Me and Alan Deacon are walking to school one day in 1958. We are eleven years old and have just started at the 'big' school. Blimey it is big too! Two thousand pupils. All boys. I don't like it. The junior school I was at last, only had a hundred or so kids.
Alan and me walk up the long hill to the school backwards. We walk backwards because we like to look at the girls who go past on their bikes. On a good day, with a strong wind in the right direction, we get to see lots of stocking tops. Sometimes one or the other of us will say that we saw a bit more than that. But it is mostly wishful thinking.
In the 50's kids never had sex education at school. Most of what us boys knew, or thought we knew about sex was garnered from playground conversations with boys who didn't know anything either. Or if we were lucky we might somehow get hold of what we called dirty magazines. These were heavily censored. Pornography, and having pornography was a serious offence, and carried heavy penalties, so we very rarely got to see anything really horrible. What we would see were the so called art photos of nude women. You could see tits and bottoms, but the bit we really wanted to see, what we called the hairy bit, or the fanny, was always hidden or erased so that it was just a smudge. This was really annoying and only served to make us even more curious about what it looked like.
Of course there were always some boys who liked to make out that they knew all about sex. I'm naming no names here. But I always tried my best to answer Alan's questions. He was very naive about the subject.
"You know when you do it to a girl?"
"Yeah course I do."
"Ow d'you get it in?"
"Easy. You just push it in."
"Yeah but 'ow d'you get it in before the spunk comes out?"
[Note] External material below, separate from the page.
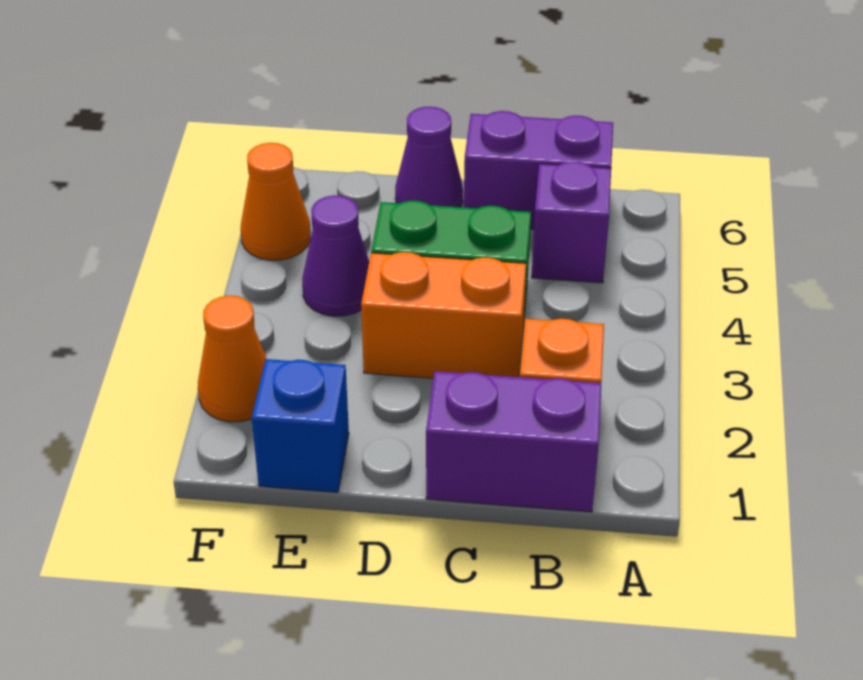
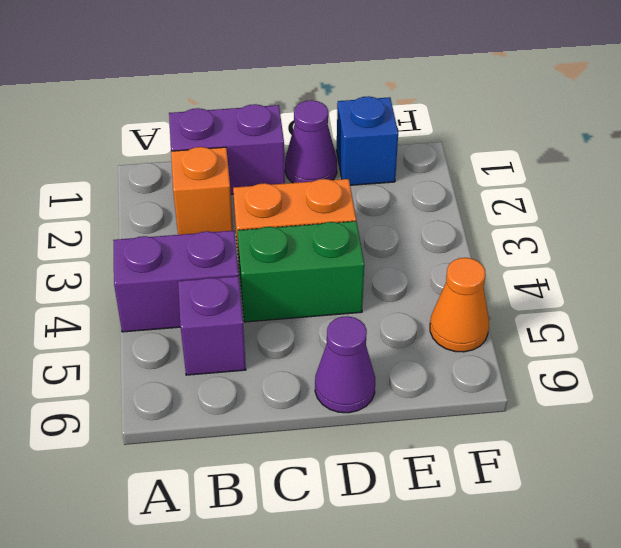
purple 1x2 brick [464,111,613,229] -> purple 1x2 brick moved to [113,231,239,332]
purple 1x1 cone [302,195,369,316] -> purple 1x1 cone moved to [285,100,337,183]
orange 1x1 cone [198,296,267,422] -> none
"Before the spunk comes out? Ow'd you get it in? I mean you'd 'ave to be really quick wouldn't you?"
"Deacon! You 'ave to put it in first, and then spunk."
"Yeah but 'ow can you rub your nob when it's inside?"
"You just have to wobble your bum up and down, and then it 'appens."
"'Ow long does it take?"
"If you are good at it it only takes a few seconds, but if you ain't done it much it takes a lot longer I think. Anyway you won't be able to get spunk til you're twelve"
"I know but I will be twelve in three months, so I need to practice a bit. Manley can spunk and 'es not twelve."
"Manley's a bleedin' liar. Boys can't spunk til they are twelve."
"What about the girl? What does she do if it takes ages?"
"I dunno really. I s'pose if they get bored they read a book or something."
"'Ave you ever seen a girl's regina?"
"Yeah, loads of times."
"Where d'you see 'em?"
"At Sunday school."
"'Ow many reginas have you seen?"
"About four, and they ain't called reginas."
"My bruvver told me that's what their proper name is, reginas."
"No they are called fannies. Reginas is something to do with the Queen I think."
"So the Queen is the only one who is allowed to call her fanny a regina?"
"I think so. And her servants and the Duke of Edinburgh."
Deacon puts on a posh voice and pretends to be the Duke of Edinburgh, "I say Your Majesty. May I 'ave a butchers at your regina?" We both start laughing fit to burst, and keep on walking backwards hoping for a glimpse of the elusive 'airy bit.
"What Sunday School d'you go to?"
butchers: butchers hook. Cockney rhyming slang. It means, look.